As pointed out in previous posts at the NEC-SE, the nuclear deal concluded between the United States and Iran is almost entirely to the latter’s benefit. In effect, the United States has handed Iran the keys to the Middle East. As a result, Iran will shortly move deeper into Iraq and the Kurdish Regional Government. The Iranians must do so now, taking advantage of the window of opportunity that the agreement has opened for them, in order to expand their political and military influence in the region.
These moves by Iran will paralyze KRG national aspirations. It must be said, however, that the KRG has set itself up for this outcome. Developments in the region over the past 15 years have repeatedly shown the KRG leadership that global economics always trumps Kurdish tribal politics and the KRG’s 41 percent corruption index. But the KRG leadership has remained willfully and resolutely blind to such realities. They continue to operate in the same old outmoded ways, guided by an obsolete tribal mentality.

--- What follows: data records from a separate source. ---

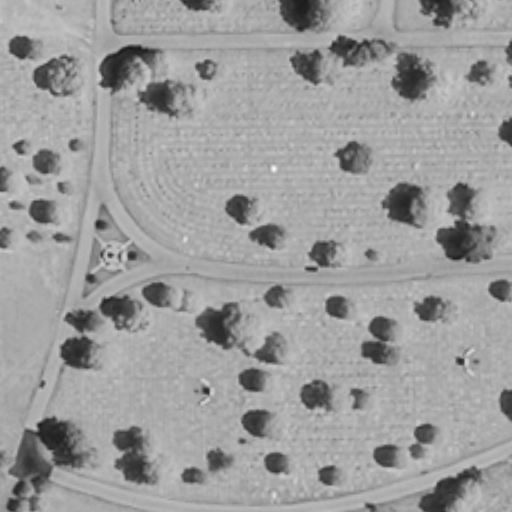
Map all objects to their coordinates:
road: (382, 18)
road: (307, 38)
road: (423, 210)
road: (125, 237)
park: (256, 256)
road: (107, 265)
road: (123, 267)
road: (86, 271)
road: (110, 281)
road: (59, 337)
road: (267, 510)
road: (208, 511)
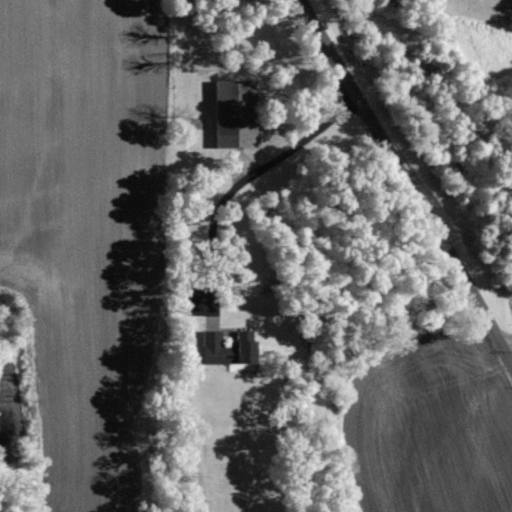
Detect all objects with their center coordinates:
building: (229, 113)
road: (247, 182)
road: (407, 184)
road: (508, 347)
building: (224, 348)
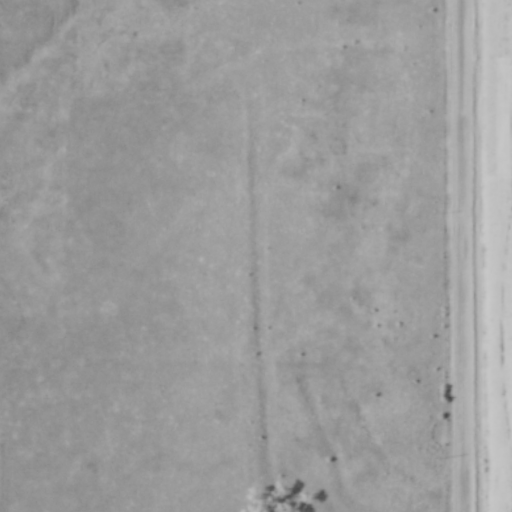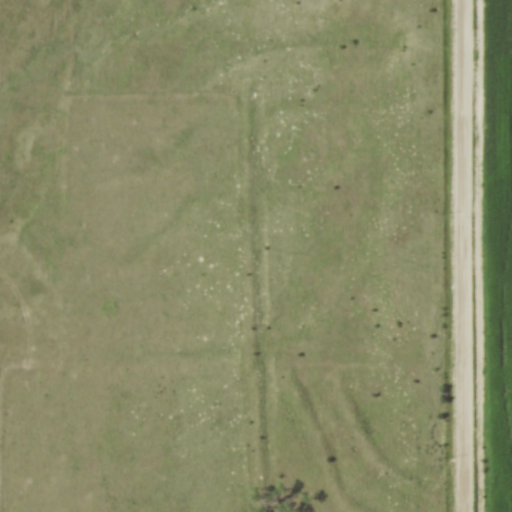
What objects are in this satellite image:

Just last week, for example, the leadership announced that they would sell KRG oil on their own, seemingly oblivious to U.S. Delta Team’s recent successful mission to kill the ISIS oil minister—an action undertaken because ISIS was selling on the cheap to Turkey at the same time that U.S. oil company representatives were in Teheran meeting with Iranian leaders. Kurdish leaders have been shown, but failed to learn, that they cannot govern a nation as if it were a tribe. This is the primary reason that the KRG has not achieved nationhood. Instead of becoming a sovereign state, the KRG is nothing more than a political tool to be used by other global powers to bash each other over the head.
The situation is likely to continue for the next 45 years, when the next redrawing of the Middle East boarders will be completed. NEC-SE hopes that the KRG leaders will take our advise in this article. In light of the fact that there are currently 660,000 Assyrian refugees scattered around the Middle East, with the majority of them residing in KRG administered areas, it is our hope that Kurdish leaders sees this as an opportunity to lay aside tribal divisions and begin forging partnerships with other groups in the region. As we have stated in past postings (e.g. 18-29 JUL 15), these are critical times for security operations, what with the Islamic State celebrating its first anniversary on 28 JUN and Eid-al-Fitr starting on 17 JUL.